PREFACE
If interbreeding
between white and red peoples can be considered a general fact in
Canada, if no part of the Dominion has completely escaped it, the
provinces of the West offer the most numerous and the most striking
examples Not only do the Métis form a distinct group in the heterogenous
society of this country that has hardly emerged from the frontier
period, but they also have their own history within this setting. They
are the survivors of a race which for a long period had its own special
customs and an economy partially resembling that of the primitive tribes
from which it had emerged, well adapted to the natural resources of the
West; a race whose personality was repeatedly made manifest during the
evolution of those territories which were so rapidly converted from the
exclusive exploitation of furs to the development of the primary
resources they concealed.

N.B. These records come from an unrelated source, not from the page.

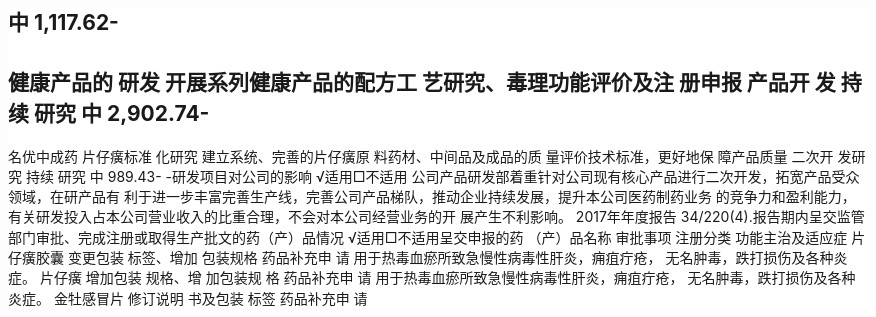 中
1,117.62-
-
健康产品的
研发
开展系列健康产品的配方工
艺研究、毒理功能评价及注
册申报
产品开
发
持续
研究
中
2,902.74-
-
名优中成药
片仔癀标准
化研究
建立系统、完善的片仔癀原
料药材、中间品及成品的质
量评价技术标准，更好地保
障产品质量
二次开
发研究
持续
研究
中
989.43-
-研发项目对公司的影响
√适用□不适用
公司产品研发部着重针对公司现有核心产品进行二次开发，拓宽产品受众领域，在研产品有
利于进一步丰富完善生产线，完善公司产品梯队，推动企业持续发展，提升本公司医药制药业务
的竞争力和盈利能力，有关研发投入占本公司营业收入的比重合理，不会对本公司经营业务的开
展产生不利影响。
2017年年度报告
34/220(4).报告期内呈交监管部门审批、完成注册或取得生产批文的药（产）品情况
√适用□不适用呈交申报的药
（产）品名称
审批事项
注册分类
功能主治及适应症
片仔癀胶囊
变更包装
标签、增加
包装规格
药品补充申
请
用于热毒血瘀所致急慢性病毒性肝炎，痈疽疔疮，
无名肿毒，跌打损伤及各种炎症。
片仔癀
增加包装
规格、增
加包装规
格
药品补充申
请
用于热毒血瘀所致急慢性病毒性肝炎，痈疽疔疮，
无名肿毒，跌打损伤及各种炎症。
金牡感冒片
修订说明
书及包装
标签
药品补充申
请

Even more than the Indians, who today are
detached from their original patterns of organization and removed from
their former ideals of life, the Metis have suffered, through the
pressure of a new economy on their way of existence, a total
disaggregation as a people. Nevertheless, this situation does not
justify us in applying a uniformly negative verdict to them all, or in
failing to appreciate the originality of their history and their past
economy. Their personality reflects the influence of an environment
which today is largely effaced, where the presence of primitive races,
the existence of violent natural forces, to which man was closely
subjected, and the distance from any nucleus of civilization dominated
the attitudes and shaped the way of life of its inhabitants. Condemned,
m regions difficult of access, to a long period of isolation, the Métis
group was able to develop there without interference and to create for
itself traditions and aspirations unknown to the hybrid groups that
emerged in other parts of Canadian territory.